The group was mostly composed of the usual suspects, but there were a dozen or so new faces, which was always nice to see.
“It’s a dangerous thing. They sweep this shit under the fucking rug, man, but the government knows everything.” It was a thin man in his early thirties who’d spoken. He’d grown a spotty orange goatee since I’d seen him last.
“There are rumors about deaths connected to the game, yes,” I said. “Anybody else?”
“It’s been going on for centuries.” It was Sally Berkman, our resident Advanced Dungeons & Dragons librarian. She’d been here last time, along with Orange Goatee.
“There are many who believe that’s possible,” I said.
“What do you believe?” Sally asked.
“I think it’s probably true.

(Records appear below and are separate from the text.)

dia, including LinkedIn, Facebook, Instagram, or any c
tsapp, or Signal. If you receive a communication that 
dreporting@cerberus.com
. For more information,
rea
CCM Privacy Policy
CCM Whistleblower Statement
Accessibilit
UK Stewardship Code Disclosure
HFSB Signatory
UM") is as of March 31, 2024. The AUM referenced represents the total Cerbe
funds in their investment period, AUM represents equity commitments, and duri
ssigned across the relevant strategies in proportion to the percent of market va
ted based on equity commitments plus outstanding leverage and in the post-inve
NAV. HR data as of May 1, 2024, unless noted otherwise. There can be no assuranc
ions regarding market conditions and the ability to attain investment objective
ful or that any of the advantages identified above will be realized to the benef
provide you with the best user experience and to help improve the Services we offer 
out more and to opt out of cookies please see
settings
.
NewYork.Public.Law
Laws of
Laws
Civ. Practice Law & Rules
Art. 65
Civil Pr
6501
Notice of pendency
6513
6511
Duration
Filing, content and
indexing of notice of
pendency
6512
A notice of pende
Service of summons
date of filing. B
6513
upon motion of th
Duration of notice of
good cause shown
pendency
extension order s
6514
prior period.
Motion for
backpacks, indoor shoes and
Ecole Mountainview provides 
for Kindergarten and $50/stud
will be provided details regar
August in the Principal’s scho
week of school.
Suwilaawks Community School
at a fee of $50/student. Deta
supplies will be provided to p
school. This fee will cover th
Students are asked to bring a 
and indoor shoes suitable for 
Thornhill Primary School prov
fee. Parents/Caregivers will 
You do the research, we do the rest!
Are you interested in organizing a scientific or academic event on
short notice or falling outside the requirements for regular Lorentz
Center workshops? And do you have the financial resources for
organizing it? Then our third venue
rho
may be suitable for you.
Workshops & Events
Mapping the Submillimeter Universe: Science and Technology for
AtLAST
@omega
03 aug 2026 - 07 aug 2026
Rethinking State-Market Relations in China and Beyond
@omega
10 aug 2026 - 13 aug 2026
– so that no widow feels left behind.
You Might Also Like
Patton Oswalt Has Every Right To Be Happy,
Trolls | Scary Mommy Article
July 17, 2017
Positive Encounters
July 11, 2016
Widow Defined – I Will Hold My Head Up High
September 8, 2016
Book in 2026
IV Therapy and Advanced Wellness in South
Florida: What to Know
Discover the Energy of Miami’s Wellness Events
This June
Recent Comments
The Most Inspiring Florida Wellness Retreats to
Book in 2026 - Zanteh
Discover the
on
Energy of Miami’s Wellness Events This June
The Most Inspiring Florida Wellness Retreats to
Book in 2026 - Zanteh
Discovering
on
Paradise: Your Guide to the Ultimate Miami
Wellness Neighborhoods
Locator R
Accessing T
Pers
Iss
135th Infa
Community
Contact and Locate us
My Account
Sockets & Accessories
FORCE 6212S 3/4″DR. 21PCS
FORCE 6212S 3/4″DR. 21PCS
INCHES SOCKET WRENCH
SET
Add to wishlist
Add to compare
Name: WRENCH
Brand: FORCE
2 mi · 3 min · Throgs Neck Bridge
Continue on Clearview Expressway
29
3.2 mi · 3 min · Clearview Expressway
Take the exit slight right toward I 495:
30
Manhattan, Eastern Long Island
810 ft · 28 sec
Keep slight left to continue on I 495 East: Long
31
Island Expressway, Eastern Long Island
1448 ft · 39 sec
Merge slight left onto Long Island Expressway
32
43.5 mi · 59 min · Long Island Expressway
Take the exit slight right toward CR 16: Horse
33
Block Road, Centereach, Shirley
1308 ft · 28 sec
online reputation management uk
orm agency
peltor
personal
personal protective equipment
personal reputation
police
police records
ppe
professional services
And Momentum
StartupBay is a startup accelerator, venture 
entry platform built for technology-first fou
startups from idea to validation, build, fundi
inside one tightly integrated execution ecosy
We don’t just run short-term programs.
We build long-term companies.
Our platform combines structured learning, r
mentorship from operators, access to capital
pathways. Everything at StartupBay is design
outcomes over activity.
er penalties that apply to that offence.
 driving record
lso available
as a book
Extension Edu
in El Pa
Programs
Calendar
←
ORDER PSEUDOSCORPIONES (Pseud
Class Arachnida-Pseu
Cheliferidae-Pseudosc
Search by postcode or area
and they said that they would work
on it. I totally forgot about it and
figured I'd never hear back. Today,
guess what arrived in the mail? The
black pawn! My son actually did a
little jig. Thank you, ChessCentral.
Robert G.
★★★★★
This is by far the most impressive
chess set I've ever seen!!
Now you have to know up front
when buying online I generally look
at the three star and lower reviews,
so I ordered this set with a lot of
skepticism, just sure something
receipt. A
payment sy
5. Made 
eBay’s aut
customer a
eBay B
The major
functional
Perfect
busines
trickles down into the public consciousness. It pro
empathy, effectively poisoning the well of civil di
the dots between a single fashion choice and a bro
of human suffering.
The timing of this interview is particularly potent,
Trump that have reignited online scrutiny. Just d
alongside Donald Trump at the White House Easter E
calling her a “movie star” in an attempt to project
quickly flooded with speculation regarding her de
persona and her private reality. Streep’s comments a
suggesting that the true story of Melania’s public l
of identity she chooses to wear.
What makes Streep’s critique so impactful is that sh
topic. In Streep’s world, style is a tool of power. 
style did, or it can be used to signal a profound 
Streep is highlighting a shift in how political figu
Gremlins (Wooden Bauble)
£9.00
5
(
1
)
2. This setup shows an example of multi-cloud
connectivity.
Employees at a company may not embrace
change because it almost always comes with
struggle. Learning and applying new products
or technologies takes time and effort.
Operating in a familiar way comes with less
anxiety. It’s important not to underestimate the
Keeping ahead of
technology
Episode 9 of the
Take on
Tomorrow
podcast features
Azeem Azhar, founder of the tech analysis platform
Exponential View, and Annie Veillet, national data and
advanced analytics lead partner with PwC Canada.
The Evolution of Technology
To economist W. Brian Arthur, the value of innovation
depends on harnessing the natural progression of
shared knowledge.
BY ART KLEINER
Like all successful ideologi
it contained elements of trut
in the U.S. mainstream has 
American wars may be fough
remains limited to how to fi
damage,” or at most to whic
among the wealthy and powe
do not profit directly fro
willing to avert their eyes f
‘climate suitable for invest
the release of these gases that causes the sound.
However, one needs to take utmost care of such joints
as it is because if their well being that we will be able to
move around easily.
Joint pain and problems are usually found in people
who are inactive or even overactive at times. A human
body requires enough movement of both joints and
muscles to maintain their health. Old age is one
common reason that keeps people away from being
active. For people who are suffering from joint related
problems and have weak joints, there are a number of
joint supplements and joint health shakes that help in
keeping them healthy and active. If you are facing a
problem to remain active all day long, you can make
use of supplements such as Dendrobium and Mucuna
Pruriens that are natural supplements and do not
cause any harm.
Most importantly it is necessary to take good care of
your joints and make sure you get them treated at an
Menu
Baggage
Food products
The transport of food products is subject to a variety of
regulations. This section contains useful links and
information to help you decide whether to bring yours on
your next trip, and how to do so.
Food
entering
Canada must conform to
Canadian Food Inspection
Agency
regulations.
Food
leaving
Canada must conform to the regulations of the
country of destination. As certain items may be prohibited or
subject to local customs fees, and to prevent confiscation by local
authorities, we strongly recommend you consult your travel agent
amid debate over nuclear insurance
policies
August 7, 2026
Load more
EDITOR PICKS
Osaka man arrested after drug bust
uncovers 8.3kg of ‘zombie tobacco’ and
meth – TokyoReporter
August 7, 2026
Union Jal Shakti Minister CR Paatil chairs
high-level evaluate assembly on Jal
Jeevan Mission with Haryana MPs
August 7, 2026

There’s a consensus that the modern game began in 1959, but there’s growing evidence that Rabbits itself might be much older, going back centuries, millennia—or perhaps even longer.”
It felt good to have something familiar to focus on in light of recent events. Standing in the arcade surrounded by the sights and sounds of the old machines made me feel better—not back to normal by any stretch, but as close to it as I’d felt for quite some time.
“What I don’t understand, is…what makes you an expert?” A young man in a Journey T-shirt had spoken. He looked to be in his early twenties. I’d never seen him here before.
It was nice when the new blood was engaged this early, but I had the feeling this guy was going to be a problem.
“That’s a great question,” I said, “but it’s a question with a very complicated answer. Phone
s and other electronics into the box, please,” I said as I opened the large cedar chest with the graphic of the weird hunting scene stamped onto the top of it.
Once everybody had relinquished their devices, I closed the chest, placed my hands on top of it, and leaned forward dramatically.
“This is a game unlike any other,” I said, then stepped out from behind the chest and began to pace around the room.
“What does it mean to play a game? Is it possible to play without knowing all the rules? Is it possible to play and not even know you’re playing, to be unaware of the potential danger you’re facing?” I let that last sentence hang in the air for a moment before I walked over and put my hands on two game cabinets sitting next to each other: Space Ace and Donkey Kong Jr.
“Can anybody tell me the primary difference between these two games?” I said as I slipped a quarter into Space Ace and pressed the Player One Start button.
“One’s a cartoon, obviously,” said Orange Goatee, which resulted in a smattering of laughter.
“Yes, one is a cartoon, and that is important.” I let that linger, momentarily forgetting Baron wasn’t there. He’d been my plant for so long that I’d become accustomed to him stepping in to add flavor and drama when required.
“It’s a closed system, LaserDisc,” Chloe called out from somewhere near the back of the room.
“That’s right,” I said as I started playing the game. “Although Donkey Kong Jr.’s narrative is certainly not unlimited,” I continued, “there are far more potential outcomes and variables in that game compared to Don Bluth’s LaserDisc classic.”
I stepped away from the Space Ace machine and allowed the first of my lives to expire.
I could feel the unease from everybody assembled. I was standing in an arcade full of gamers. Watching a character die on the screen when you could simply run up and start playing was maddening.
It was hard for me too—and I was the one responsible for it.